--- Metin Alıntısı ---

İsrail'in Filistinlileri hedef alan sistematik şiddetinden ve istismarından rahatsız olan eski İsrail askerleri tarafından 2004'te kurulan Breaking The Silence organizasyonu, İsrail askerlerinin Filistinlilere uzun yıllardır uyguladığı şiddeti ve zorbalığı, askerlerin itiraflarıyla gün yüzüne çıkardı.
Organizasyon, görüntülü ve yazılı olmak üzere çeşitli bölgelerden ve taburlardan yüzlerce askerin İsrail ordusunda görev aldıkları dönemlerde gerek kendilerinin gerek ast ve üstlerinin işlediği insan hakları ihlallerinin yalnızca küçük bir bölümünü arşivleyerek dünyaya duyurdu.
Breaking The Silence'ın kurucularından Avner Gvaryahu ve ortakları, yüzlerce askerin yıllardır bu insan hakları ihlallerinin itiraflarının arşivlendiği bir internet sitesi içeriği sunuyor.
İsrail ordusunun işgal ettiği bölgelerde iki yıl görev yapan Gvaryahu, bu dönemi, "Filistinlilerin kendi evlerinde güvende hissetmediklerinden emin olmak" sözleriyle niteledi.
Gvaryahu, organizasyonun kuruluş sebebini de "orduda görev yaptığı süre boyunca hem kendisinin hem de diğer askerlerin Filistinlilere gösterdiği düşmanca tavır ve davranışlardan pişmanlık duymak" olarak tanımladı.
Organizasyonun Batı Şeria'da iki yıl askerlik yapan bir diğer kurucusu Yehuda Shaul, "Orduda çalıştığım süre boyunca iyi bir insan olduğuma ve bizim iyi olan taraf olduğumuza inanarak yaşadım. Bir anda İsrail olarak yaptıklarımızı ve parçası olduğum şeyin gerçekliğini fark ettim." dedi.

--- Gösterilen Bilgiler ---

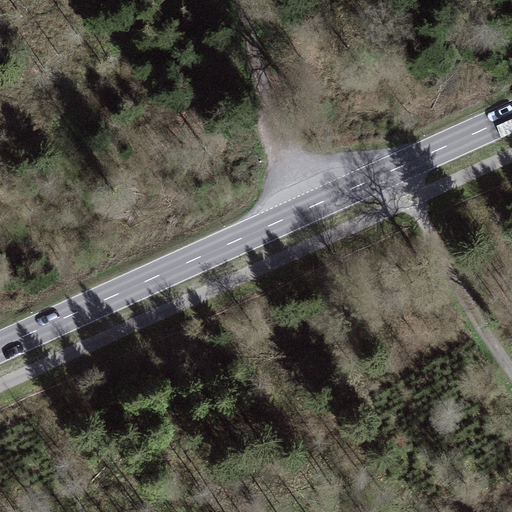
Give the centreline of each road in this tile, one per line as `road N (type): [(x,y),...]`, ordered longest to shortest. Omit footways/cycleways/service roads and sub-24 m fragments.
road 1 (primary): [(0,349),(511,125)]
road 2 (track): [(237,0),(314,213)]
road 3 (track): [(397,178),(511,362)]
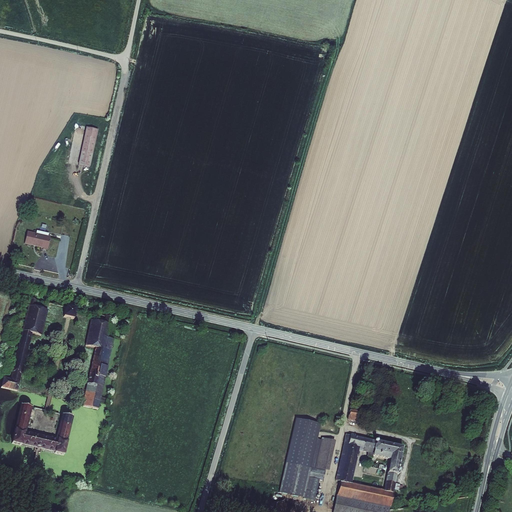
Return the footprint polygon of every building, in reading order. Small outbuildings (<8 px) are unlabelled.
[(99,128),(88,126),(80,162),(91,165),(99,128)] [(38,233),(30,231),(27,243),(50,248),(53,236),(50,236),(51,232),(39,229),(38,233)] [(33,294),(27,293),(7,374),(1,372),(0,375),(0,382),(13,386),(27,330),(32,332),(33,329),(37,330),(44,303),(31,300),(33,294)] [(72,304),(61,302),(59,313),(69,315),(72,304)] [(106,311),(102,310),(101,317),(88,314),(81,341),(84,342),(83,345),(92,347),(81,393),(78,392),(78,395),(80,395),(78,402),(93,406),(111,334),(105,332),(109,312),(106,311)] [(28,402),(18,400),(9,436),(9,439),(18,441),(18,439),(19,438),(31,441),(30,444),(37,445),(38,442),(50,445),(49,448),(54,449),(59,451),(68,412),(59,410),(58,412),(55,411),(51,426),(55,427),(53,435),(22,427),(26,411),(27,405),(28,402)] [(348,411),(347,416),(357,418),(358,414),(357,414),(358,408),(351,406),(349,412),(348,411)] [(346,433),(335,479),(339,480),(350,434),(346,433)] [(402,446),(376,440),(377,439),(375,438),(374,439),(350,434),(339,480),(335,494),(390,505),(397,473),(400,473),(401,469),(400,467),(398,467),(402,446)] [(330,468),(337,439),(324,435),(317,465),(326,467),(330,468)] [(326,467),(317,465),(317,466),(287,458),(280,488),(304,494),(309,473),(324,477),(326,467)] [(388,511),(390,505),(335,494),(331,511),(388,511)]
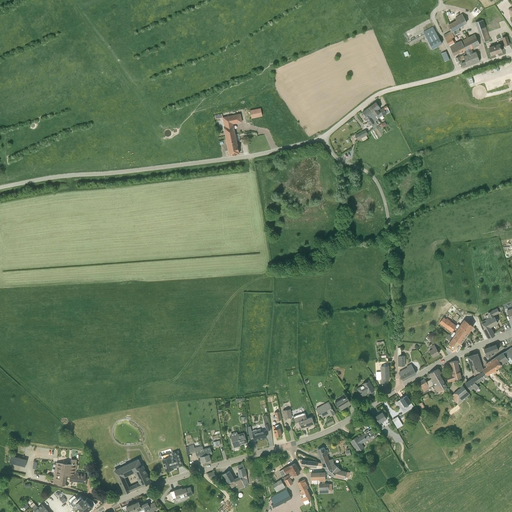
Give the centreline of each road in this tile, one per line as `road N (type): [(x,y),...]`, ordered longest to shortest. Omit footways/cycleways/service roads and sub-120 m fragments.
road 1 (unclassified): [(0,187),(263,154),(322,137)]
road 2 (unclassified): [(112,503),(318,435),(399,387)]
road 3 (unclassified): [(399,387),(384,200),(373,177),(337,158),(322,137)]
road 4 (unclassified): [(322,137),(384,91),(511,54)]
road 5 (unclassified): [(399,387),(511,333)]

---
--- Gösterilen Bilgiler ---

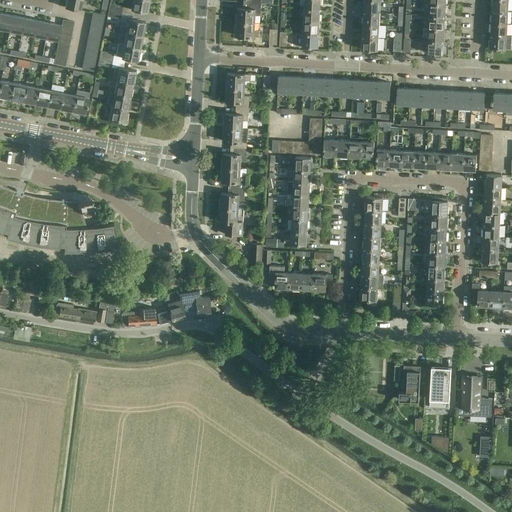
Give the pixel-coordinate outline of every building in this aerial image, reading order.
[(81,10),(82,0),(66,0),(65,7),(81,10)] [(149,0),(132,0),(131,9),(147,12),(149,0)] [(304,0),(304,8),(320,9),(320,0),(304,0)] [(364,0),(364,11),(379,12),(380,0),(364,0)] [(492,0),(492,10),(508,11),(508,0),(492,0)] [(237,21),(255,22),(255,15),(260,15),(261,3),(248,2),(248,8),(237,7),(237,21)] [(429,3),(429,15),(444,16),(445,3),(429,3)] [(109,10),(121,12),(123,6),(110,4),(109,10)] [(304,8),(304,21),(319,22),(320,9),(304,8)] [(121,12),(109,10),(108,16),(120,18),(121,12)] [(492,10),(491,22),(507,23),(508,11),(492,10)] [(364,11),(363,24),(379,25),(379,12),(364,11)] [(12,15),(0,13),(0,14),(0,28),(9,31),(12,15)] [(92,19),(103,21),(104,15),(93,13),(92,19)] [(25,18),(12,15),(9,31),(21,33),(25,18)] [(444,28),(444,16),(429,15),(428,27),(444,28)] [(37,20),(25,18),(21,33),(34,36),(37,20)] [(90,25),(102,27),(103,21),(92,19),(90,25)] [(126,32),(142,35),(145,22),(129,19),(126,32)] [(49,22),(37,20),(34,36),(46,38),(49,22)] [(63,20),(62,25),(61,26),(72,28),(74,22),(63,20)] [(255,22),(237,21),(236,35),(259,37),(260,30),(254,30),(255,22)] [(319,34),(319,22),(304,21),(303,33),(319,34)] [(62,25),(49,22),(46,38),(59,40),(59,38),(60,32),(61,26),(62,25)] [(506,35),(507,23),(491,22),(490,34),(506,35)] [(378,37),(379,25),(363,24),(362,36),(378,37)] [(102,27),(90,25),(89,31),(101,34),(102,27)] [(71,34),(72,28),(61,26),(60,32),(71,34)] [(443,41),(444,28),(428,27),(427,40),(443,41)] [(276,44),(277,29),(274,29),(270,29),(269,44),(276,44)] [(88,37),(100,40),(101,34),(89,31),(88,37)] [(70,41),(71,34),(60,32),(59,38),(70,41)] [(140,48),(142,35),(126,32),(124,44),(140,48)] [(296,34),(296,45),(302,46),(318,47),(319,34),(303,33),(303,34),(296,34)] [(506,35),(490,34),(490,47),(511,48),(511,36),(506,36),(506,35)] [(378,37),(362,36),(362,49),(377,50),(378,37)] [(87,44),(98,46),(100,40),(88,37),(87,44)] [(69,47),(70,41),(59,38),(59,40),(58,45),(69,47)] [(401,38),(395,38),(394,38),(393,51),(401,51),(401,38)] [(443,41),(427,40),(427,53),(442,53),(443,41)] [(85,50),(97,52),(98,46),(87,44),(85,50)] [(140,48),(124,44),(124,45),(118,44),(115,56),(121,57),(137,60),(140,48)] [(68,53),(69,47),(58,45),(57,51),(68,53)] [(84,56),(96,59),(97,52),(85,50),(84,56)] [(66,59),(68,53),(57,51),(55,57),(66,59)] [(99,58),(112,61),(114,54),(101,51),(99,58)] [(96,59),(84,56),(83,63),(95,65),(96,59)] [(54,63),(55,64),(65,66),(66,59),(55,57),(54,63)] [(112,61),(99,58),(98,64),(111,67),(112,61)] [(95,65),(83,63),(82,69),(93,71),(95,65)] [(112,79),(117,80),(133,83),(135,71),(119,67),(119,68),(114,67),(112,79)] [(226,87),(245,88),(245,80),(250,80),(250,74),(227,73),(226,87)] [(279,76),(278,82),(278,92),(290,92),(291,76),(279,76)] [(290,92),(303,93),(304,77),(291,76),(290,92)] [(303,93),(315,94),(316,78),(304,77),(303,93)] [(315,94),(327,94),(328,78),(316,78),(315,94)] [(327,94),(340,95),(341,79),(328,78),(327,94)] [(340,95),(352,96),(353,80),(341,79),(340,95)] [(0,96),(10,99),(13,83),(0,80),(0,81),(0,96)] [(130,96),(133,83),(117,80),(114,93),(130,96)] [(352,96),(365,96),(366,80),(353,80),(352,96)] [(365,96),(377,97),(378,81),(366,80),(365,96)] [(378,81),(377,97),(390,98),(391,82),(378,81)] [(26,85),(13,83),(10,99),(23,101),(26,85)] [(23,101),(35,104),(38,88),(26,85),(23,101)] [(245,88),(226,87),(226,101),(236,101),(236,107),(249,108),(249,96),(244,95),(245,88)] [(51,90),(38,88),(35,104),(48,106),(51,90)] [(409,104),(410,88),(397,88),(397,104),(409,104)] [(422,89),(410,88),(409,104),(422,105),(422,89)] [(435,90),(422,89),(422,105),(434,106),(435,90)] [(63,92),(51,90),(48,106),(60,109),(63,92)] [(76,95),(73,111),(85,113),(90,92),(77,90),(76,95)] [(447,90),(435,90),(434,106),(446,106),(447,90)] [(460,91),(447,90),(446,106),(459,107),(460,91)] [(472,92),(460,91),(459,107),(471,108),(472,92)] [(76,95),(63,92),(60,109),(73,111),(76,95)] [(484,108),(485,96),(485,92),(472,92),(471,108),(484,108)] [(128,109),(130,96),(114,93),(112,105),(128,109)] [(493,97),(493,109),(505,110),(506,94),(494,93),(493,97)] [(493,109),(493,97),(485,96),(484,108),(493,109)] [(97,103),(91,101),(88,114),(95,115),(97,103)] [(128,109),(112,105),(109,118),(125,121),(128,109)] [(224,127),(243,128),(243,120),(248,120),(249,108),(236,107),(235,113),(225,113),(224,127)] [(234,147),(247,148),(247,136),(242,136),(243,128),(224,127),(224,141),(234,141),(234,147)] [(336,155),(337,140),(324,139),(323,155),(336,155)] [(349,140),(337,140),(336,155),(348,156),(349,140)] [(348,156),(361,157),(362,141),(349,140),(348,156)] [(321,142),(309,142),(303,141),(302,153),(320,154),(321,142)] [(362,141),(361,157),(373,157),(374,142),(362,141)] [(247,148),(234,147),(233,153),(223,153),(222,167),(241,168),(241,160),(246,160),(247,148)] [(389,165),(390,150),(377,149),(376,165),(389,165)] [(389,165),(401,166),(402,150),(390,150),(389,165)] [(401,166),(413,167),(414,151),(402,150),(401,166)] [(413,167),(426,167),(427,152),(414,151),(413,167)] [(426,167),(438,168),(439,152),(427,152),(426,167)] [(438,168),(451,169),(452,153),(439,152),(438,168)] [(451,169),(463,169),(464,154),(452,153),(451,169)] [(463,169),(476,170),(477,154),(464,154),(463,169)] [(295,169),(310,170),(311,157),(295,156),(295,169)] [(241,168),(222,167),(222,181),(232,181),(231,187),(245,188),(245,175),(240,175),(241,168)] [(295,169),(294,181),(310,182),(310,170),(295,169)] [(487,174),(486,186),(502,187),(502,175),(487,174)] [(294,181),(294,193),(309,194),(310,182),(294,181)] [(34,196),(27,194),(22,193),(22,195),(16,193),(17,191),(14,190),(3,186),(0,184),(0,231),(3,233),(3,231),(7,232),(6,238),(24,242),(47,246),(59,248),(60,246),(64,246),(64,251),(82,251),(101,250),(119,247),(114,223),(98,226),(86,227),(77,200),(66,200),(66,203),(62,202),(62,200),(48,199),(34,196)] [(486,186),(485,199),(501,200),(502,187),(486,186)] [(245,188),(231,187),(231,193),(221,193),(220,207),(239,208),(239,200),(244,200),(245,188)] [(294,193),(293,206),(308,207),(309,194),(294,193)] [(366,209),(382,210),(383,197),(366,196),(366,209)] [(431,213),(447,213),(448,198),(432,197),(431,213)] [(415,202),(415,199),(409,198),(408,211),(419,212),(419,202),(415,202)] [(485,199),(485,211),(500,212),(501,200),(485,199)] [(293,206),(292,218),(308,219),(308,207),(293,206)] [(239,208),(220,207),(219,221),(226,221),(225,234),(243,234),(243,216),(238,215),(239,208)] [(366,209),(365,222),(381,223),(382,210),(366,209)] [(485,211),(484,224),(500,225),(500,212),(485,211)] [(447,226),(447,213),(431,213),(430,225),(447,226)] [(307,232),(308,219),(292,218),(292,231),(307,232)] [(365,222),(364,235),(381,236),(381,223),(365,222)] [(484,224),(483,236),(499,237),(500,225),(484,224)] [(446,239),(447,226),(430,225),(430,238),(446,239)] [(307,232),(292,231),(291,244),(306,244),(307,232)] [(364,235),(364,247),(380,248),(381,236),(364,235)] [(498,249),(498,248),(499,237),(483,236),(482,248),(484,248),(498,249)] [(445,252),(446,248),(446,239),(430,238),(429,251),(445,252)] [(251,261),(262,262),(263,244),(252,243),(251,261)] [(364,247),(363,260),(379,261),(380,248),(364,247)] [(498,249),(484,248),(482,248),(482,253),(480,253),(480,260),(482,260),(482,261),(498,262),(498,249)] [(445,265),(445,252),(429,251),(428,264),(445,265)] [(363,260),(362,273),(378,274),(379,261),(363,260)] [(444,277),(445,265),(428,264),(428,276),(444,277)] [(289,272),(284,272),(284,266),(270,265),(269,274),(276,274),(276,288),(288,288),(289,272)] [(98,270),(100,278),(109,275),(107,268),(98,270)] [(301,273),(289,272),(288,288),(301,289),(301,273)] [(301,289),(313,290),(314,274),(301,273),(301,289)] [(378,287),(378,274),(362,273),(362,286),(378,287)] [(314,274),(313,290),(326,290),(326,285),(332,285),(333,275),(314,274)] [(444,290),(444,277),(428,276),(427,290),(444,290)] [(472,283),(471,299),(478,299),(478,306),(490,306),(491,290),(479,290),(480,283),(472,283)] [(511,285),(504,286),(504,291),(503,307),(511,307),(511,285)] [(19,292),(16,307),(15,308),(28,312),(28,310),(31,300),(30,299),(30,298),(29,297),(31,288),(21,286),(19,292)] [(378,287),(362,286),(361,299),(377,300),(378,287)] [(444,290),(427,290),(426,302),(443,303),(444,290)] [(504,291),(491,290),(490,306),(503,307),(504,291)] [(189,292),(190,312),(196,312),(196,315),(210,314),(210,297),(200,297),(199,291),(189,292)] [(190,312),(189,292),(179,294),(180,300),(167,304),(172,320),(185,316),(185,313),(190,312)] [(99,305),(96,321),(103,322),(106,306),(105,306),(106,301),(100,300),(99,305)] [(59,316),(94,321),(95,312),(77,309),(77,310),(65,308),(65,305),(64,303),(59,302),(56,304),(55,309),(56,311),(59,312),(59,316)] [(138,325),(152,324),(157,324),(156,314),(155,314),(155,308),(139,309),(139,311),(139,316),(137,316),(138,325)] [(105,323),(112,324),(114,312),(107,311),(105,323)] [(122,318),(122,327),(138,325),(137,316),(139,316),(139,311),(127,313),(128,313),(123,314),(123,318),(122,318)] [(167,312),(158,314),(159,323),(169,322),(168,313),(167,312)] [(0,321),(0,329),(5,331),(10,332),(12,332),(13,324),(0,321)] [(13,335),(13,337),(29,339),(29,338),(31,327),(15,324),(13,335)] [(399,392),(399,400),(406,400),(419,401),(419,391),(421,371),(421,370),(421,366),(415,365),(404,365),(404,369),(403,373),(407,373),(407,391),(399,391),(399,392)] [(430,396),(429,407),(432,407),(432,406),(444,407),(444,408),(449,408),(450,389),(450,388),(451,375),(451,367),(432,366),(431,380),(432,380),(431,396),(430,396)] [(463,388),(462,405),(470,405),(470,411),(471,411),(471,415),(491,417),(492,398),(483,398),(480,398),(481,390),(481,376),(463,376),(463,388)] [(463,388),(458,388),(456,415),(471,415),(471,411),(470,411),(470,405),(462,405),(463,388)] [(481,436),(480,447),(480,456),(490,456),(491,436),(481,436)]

---

→ Yapılacaklar
- a) Breaking The Silence hakkındaki metinde "Breaking The Silence'ın" ile "sitesi içeriği sunuyor." arası da dahil olmak üzere bu bölümü, "internet sitesi" ifadesini "web sitesi" ile değiştirerek yeniden yaz.
- b) Kayıtlarda "sub-120 m fragments." ve "road 5 (unclassified): [(399,387),(511,333)]" ifadelerini içeren satırlar dahil, bu ikisi arasındaki satırları olduğu gibi yaz.
Metinle kayıtlar arasında herhangi bir bağlantı yoktur.

→ Görevlere Göre Çözümler
- a)
Breaking The Silence'ın kurucularından Avner Gvaryahu ve ortakları, yüzlerce askerin yıllardır bu insan hakları ihlallerinin itiraflarının arşivlendiği bir web sitesi içeriği sunuyor.

- b)
Give the centreline of each road in this tile, one per line as `road N (type): [(x,y),...]`, ordered longest to shortest. Omit footways/cycleways/service roads and sub-120 m fragments.
road 1 (unclassified): [(0,187),(263,154),(322,137)]
road 2 (unclassified): [(112,503),(318,435),(399,387)]
road 3 (unclassified): [(399,387),(384,200),(373,177),(337,158),(322,137)]
road 4 (unclassified): [(322,137),(384,91),(511,54)]
road 5 (unclassified): [(399,387),(511,333)]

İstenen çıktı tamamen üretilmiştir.